Judiciário dar-se-iam com maior ênfase na invasão de espaço reservado ao Poder Executivo ou ao

Poder Legislativo?

C) Talvez a maior crítica de Schmitt ao tribunal constitucional como guardião da constituição decorra da

suposta falta de "legitimidade democrática" de magistrados não eleitos (sendo que o presidente do

Reich seria eleito pelo povo, de modo plebiscitário). No Brasil, isso teria sido resolvido pela forma de

composição do Supremo Tribunal Federal, mediante indicações do chefe do poder executivo

chanceladas pelo poder legislativo, havendo conciliação com a essencial neutralidade decorrente das

garantias jurisdicionais, incluindo vitaliciedade do cargo. Porém, a forma de investidura dos Ministros

do Supremo Tribunal Federal efetivamente influencia, amplia ou afeta a legitimidade da jurisdição

constitucional exercida por tal Corte no Brasil? Por outro lado, diante de tal composição, o Supremo

Tribunal Federal não seria um órgão inadequado como instância final de jurisdição para questões

outras que não o controle de constitucionalidade (recurso ordinário, competências originárias, etc),

justamente em razão da sua expressiva politização, desde a investidura?
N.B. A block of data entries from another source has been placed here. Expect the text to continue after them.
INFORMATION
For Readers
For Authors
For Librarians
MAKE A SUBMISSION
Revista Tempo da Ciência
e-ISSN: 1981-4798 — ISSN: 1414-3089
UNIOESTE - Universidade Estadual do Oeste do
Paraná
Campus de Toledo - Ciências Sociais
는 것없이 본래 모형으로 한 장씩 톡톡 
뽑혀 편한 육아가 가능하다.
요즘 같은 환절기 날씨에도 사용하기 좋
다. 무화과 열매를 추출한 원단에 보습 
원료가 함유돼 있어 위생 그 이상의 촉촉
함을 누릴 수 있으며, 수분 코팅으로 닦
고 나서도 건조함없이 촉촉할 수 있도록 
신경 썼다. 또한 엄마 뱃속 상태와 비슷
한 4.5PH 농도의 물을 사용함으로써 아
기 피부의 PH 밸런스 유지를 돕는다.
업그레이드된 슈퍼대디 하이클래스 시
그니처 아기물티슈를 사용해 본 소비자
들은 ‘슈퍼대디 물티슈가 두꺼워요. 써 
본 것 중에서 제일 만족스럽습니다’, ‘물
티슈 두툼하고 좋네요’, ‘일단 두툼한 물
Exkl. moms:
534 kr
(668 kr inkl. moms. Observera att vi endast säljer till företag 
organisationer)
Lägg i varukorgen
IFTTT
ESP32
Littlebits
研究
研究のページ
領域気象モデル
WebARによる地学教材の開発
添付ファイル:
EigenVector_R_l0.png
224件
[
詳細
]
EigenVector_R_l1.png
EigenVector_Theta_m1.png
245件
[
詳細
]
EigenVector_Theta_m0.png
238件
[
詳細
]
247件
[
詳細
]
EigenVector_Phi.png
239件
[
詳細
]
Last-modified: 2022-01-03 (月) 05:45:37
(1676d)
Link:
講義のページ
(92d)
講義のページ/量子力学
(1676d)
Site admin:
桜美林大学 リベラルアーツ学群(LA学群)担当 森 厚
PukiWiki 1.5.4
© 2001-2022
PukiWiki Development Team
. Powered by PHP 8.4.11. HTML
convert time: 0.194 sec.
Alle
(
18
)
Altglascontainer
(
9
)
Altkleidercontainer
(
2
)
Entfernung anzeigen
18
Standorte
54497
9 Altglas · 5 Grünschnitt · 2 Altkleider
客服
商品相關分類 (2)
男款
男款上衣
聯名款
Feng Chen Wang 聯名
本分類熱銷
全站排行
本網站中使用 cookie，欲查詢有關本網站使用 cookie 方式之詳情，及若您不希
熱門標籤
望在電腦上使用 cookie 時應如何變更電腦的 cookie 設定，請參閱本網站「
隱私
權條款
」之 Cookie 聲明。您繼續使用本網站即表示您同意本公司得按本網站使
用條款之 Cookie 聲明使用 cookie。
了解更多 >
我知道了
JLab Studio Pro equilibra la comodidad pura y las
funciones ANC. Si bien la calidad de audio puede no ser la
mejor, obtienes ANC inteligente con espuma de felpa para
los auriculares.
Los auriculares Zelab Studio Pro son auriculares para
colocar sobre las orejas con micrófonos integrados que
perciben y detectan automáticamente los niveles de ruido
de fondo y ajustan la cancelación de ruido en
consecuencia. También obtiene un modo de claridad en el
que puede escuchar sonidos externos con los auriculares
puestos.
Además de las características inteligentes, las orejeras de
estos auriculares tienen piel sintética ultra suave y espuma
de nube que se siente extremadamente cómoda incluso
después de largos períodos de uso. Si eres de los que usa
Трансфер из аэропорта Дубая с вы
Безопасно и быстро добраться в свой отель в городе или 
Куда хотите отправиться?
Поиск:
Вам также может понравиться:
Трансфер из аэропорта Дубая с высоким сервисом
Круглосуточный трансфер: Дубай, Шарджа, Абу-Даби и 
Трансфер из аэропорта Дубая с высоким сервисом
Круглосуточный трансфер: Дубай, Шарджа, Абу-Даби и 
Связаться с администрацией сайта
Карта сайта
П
D) É possível garantir a neutralidade político-partidária do Executivo, como afirmado por Schmitt, ou de

qualquer outro órgão que se destine a analisar a Constituição, ainda mais se considerando que esta é

um documento político e fruto de uma decisão política, na própria concepção do autor?

E) A discussão acerca de quem seria legítimo para ser o guardião da Constituição não seria secundária

diante da necessidade – real, importante e atual – de se definir limites a esta atuação, uma vez que

não raro o guardião não apenas a defende e interpreta, mas também altera, cria e ignora preceitos,

vindo a violá-la ao invés de guardá-la?